▸ **Exercise objective**: Each line of the data below from the one holding "thumb ip: (363, 209)" to the one holding "ring dip: (351, 130)", inclusive, is to be reproduced exactly; no other line belongs in the answer.

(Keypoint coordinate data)
+===+

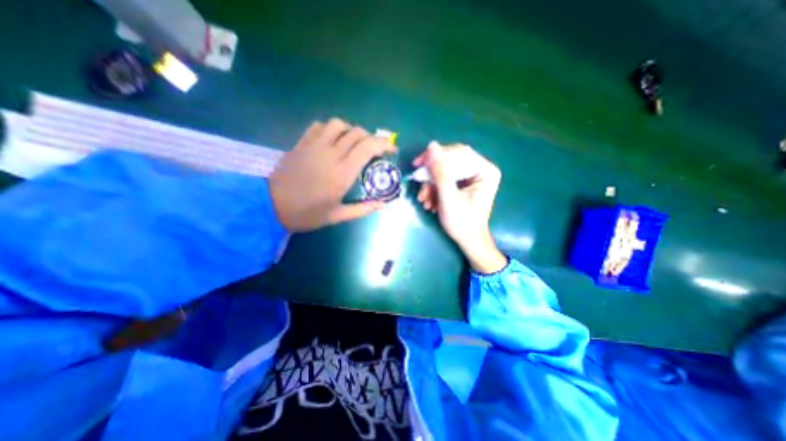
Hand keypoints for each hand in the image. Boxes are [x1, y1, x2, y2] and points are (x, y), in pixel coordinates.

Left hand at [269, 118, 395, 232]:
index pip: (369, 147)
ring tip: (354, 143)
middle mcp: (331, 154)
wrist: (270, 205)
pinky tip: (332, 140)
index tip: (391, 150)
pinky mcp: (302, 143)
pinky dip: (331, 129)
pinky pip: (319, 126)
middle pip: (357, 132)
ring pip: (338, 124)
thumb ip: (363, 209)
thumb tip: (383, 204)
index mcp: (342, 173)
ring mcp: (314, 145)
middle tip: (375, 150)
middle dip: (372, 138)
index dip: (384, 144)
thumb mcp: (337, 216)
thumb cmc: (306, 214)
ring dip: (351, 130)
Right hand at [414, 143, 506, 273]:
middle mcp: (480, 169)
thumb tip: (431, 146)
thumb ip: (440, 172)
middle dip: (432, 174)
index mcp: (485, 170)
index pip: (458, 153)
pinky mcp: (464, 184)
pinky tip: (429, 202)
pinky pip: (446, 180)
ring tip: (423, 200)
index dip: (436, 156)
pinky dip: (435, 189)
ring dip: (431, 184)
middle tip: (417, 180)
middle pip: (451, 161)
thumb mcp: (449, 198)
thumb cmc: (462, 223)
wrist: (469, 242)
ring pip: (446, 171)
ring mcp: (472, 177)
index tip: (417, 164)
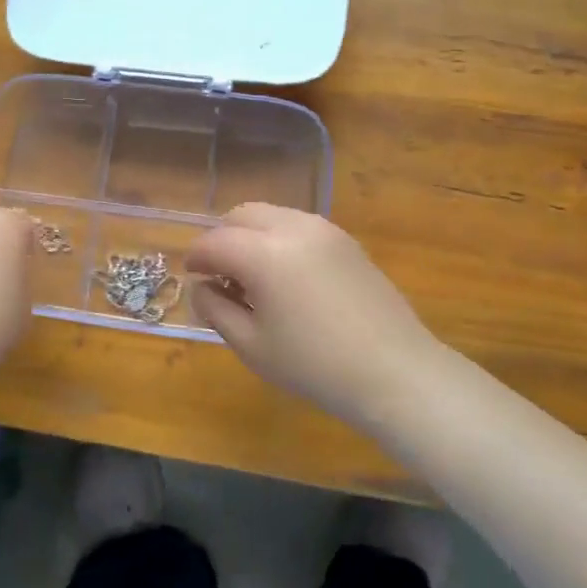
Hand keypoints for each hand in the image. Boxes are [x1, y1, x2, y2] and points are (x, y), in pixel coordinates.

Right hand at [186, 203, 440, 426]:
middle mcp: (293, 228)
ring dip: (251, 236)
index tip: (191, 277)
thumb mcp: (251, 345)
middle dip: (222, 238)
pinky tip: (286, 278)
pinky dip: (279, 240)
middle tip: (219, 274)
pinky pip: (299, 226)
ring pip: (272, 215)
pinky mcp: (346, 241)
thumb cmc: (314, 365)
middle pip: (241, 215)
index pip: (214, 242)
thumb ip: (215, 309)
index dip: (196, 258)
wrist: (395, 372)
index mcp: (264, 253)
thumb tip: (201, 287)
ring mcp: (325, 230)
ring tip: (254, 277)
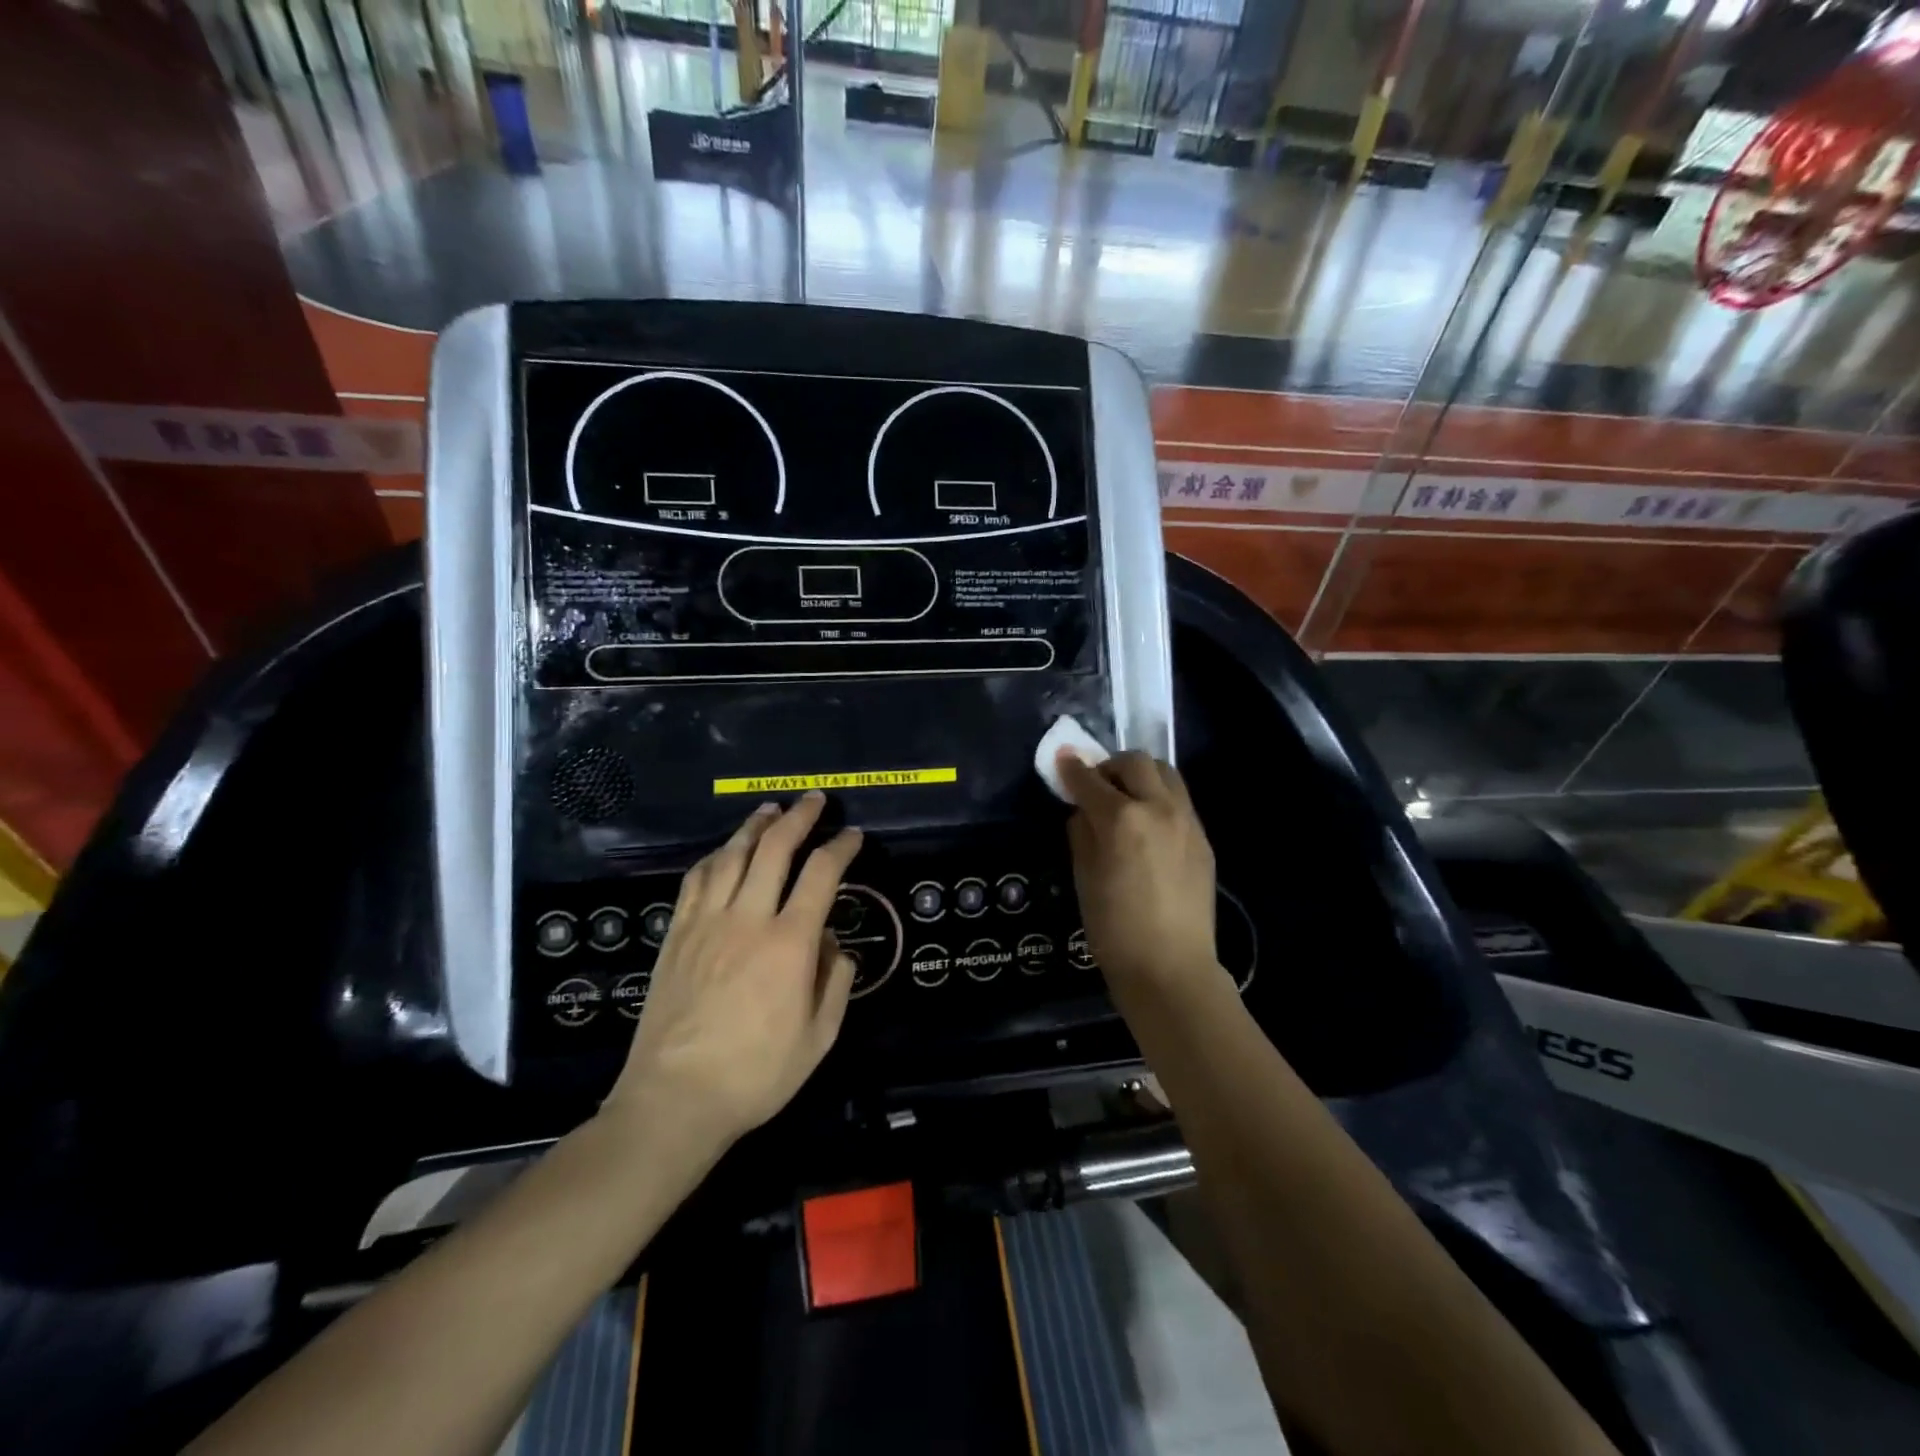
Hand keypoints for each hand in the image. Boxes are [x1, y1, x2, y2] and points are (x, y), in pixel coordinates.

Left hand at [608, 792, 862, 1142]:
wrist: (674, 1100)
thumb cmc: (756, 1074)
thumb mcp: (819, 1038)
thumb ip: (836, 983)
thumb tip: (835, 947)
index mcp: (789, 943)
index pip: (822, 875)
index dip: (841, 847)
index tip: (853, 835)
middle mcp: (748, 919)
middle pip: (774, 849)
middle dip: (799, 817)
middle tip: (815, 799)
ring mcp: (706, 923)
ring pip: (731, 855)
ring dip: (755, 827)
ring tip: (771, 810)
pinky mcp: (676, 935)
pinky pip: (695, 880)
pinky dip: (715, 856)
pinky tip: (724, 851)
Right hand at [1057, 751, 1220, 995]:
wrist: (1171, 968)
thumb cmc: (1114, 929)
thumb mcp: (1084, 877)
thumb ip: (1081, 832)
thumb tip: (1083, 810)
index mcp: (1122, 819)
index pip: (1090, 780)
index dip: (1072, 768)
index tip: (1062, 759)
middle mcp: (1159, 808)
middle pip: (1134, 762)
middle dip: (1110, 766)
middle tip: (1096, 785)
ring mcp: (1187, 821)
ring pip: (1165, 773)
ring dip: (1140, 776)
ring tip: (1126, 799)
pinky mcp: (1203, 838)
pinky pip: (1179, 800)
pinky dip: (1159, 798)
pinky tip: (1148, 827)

+===+

▸ **Exercise output**:
thumb ip: (363, 209)
thumb tip: (383, 204)
index mcp: (342, 173)
ring mcp: (314, 145)
middle tip: (375, 150)
middle dip: (372, 138)
index dip: (384, 144)
thumb mcp: (337, 216)
thumb cmc: (306, 214)
ring dip: (351, 130)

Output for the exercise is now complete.